#### [Dados registrados]
···
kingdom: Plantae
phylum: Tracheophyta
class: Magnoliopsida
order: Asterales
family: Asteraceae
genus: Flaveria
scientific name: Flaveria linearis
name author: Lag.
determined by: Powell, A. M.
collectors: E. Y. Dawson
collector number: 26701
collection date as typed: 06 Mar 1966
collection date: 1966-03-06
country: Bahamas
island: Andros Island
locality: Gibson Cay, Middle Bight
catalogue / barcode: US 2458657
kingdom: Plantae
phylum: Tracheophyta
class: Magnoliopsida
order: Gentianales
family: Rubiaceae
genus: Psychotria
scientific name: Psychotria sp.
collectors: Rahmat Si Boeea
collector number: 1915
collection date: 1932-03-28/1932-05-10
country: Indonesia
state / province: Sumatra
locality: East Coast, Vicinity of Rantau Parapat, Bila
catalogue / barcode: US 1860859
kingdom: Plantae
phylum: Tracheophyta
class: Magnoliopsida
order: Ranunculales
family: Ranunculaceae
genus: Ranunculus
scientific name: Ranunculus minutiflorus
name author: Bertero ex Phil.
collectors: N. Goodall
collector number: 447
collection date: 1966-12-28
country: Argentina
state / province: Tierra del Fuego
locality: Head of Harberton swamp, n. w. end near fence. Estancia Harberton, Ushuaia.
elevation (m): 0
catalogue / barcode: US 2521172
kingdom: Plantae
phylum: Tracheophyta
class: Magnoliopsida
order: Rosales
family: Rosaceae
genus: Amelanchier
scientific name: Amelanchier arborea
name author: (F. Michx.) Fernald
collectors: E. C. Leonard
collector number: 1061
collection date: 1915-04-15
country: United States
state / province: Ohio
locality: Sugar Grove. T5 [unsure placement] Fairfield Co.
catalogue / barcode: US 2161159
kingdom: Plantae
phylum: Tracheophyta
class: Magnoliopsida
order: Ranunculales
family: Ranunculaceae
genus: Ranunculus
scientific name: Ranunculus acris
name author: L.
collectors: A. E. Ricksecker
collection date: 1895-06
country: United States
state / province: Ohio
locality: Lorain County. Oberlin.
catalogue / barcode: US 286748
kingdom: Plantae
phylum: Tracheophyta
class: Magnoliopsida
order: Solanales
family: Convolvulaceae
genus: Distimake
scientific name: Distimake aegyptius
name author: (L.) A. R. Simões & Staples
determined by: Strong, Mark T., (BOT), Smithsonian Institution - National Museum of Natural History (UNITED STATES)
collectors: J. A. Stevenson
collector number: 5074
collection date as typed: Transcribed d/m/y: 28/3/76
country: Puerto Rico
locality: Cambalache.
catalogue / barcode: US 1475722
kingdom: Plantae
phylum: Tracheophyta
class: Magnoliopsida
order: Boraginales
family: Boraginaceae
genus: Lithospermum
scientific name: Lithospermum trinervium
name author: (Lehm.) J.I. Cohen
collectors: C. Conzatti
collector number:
···
#### [Objetivo do exercício]
Diga quantas linhas da listagem contêm a palavra "Ranunculus", respondendo apenas com o número. Maiúsculas e minúsculas devem ser diferenciadas.

#### [Resposta escrita]
4